LIMA, Peru—An advisory group has called on 21 Asia Pacific Economic Cooperation (Apec) leaders to “seize the opportunity and respond to the global economic crisis by charting a course that would set all Apec economies on a path of recovery and renewed growth and development.”
On the eve of the opening of the two-day 16th Apec leaders' meeting, the Apec Business Advisory Council (Abac) said new policies and programs were needed to rebuild confidence in the world's money markets amid the worsening global financial crisis.
“Apec economies must resist potential, reactionary measures of protectionism and draconian regulation,” said Abac in its recommendations, after its fourth and final meeting on Friday.
Abac, comprised of influential members of the business community from across the 21 Apec member economies, provides advice from a business perspective to Apec leaders and foreign ministers.
The advisory group came up with a list of recommendations that would become the blueprint for the Lima Declaration to be signed at the Apec meeting.
Abac is set to dialogue with Apec leaders, including President Macapagal-Arroyo on Saturday.
Abac said it “strongly supports the undertaking by the G-20 leaders to refrain from raising new barriers to investment or trade … or imposing new export restrictions, or implementing measures inconsistent with World Trade Organization (WTO) measures to stimulate exports.”
The group said it would ask Apec leaders to match the G-20 commitment and consider establishing a process for monitoring and reporting on its implementation. It calls for “positive actions,” namely:
Fiscal responses to invigorate demand through appropriate spending on public works and tax incentives
Measures to ensure a smooth, orderly process of adjustment in financial markets
Trade liberalization in the global and regional markets
Measures to alleviate the difficulties faced by small- and medium-sized enterprises.

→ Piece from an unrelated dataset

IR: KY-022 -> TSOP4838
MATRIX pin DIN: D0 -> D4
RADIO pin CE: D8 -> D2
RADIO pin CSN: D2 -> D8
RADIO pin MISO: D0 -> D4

Abac said it views the strong G-20 commitment to an open global economy as fully consistent with the Apec vision.
The G-20 is made up of the United States, Argentina, Australia, Brazil, Britain, Canada, China, France, Germany, India, Indonesia, Italy, Japan, Mexico, Russia, Saudi Arabia, South Africa, South Korea, Turkey and the European Union.
Abac said it strongly supports the undertaking by G-20 leaders “to refrain from raising new barriers to investment or to trade in goods and services, imposing new export restrictions, or implementing World Trade Organization (WTO) inconsistent measures to stimulate exports.”

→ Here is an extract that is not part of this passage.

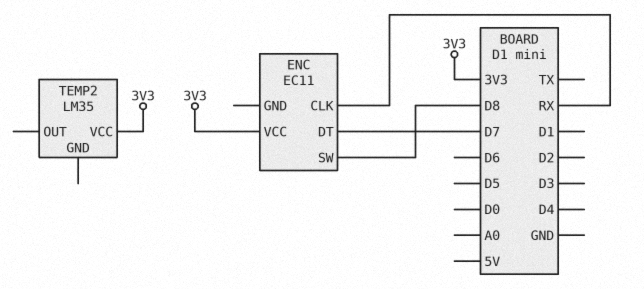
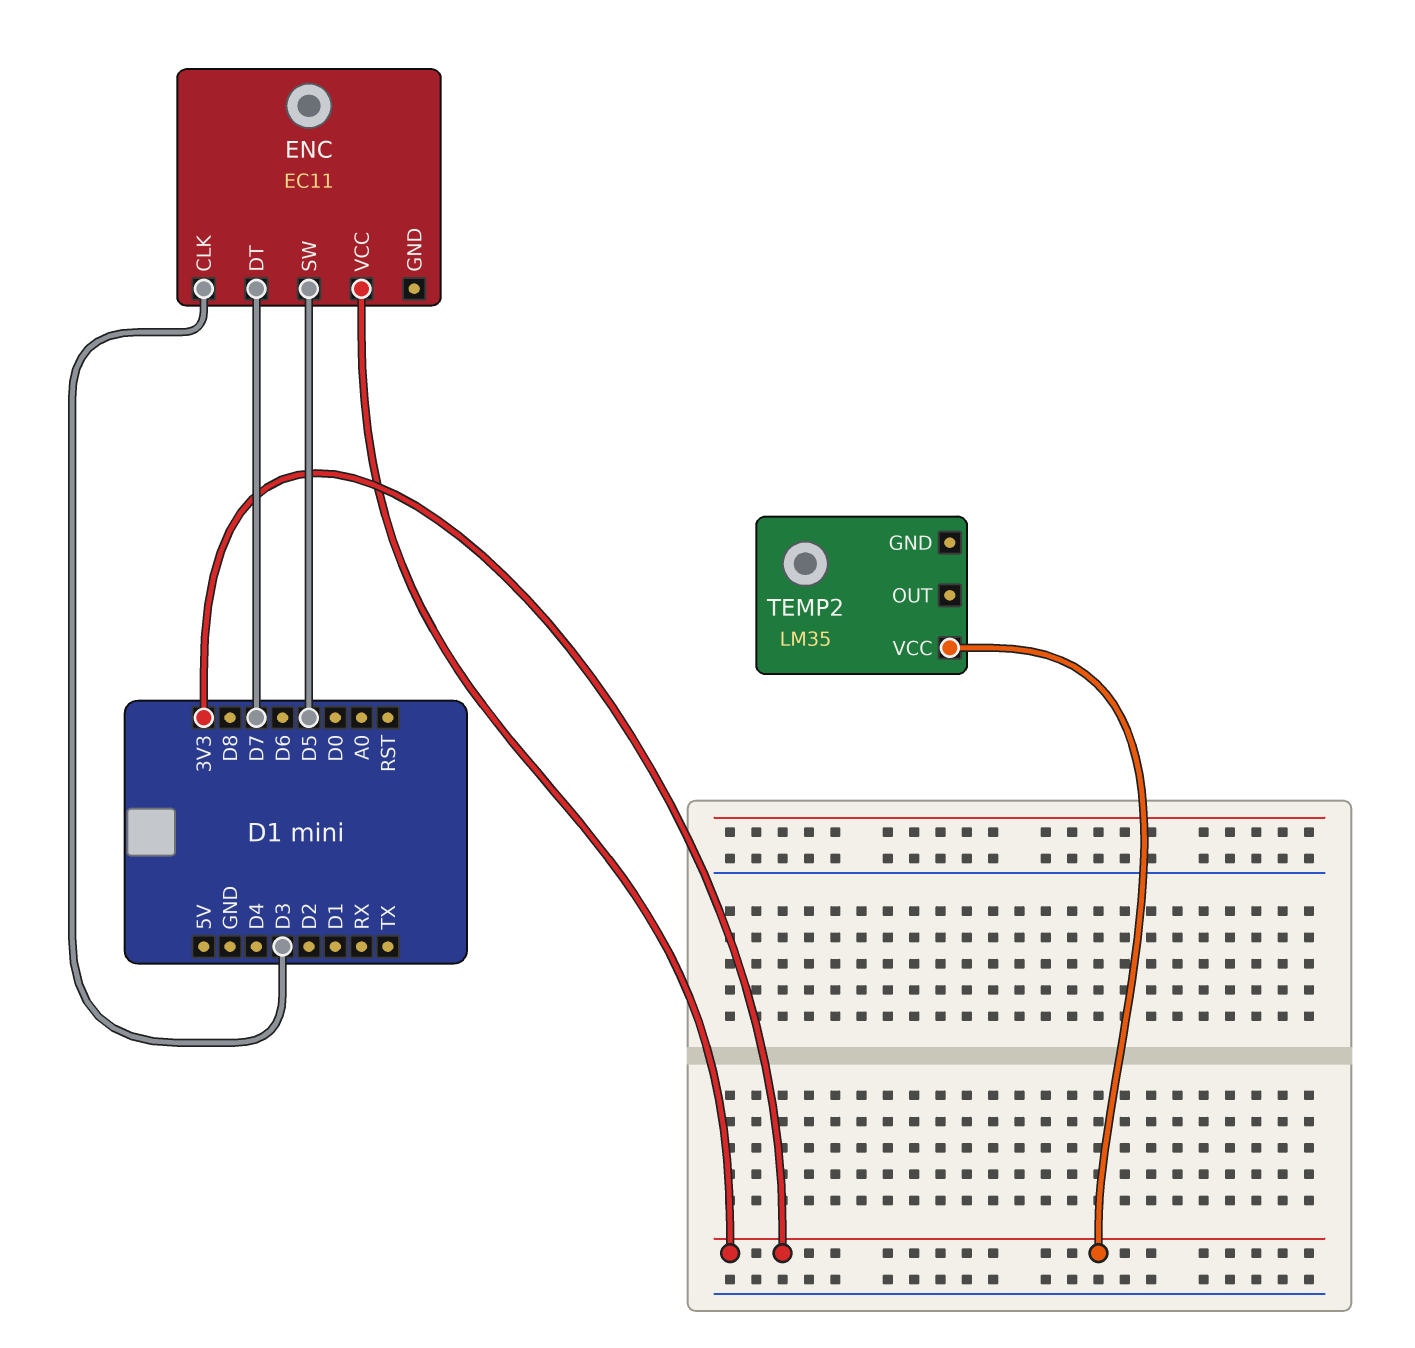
ENC pin CLK: RX -> D3
ENC pin SW: D8 -> D5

“Accelerated measures to deepen transpacific regional integration in an open and non-discriminatory way would also rebuild confidence among business in the Apec region. Work towards a Free Trade Area of the Asia-Pacific is seen as a means by which this objective should be pursued,” the group said.
Abac hosted the second session of the 2008 summit on small- and medium-sized enterprises in Lima on Nov. 17.
This session and an earlier one held in August in Hangzhou, China, were “tangible demonstrations of corporate social responsibility exercised by Abac members,” the group said, as many SMEs had been hard hit by the global economic crisis.
Abac urged Apec leaders to support proposals it had submitted for special programs for SMEs covering technological infrastructure, financing capacity building and training.
Other issues considered at the Abac meeting included trade and investment facilitation measures, labor mobility, food security, corporate social responsibility, energy security, information communication technology-enabled growth and intellectual property rights protection.
Work on these and new projects will be continued in 2009 under the chairmanship of Abac Singapore.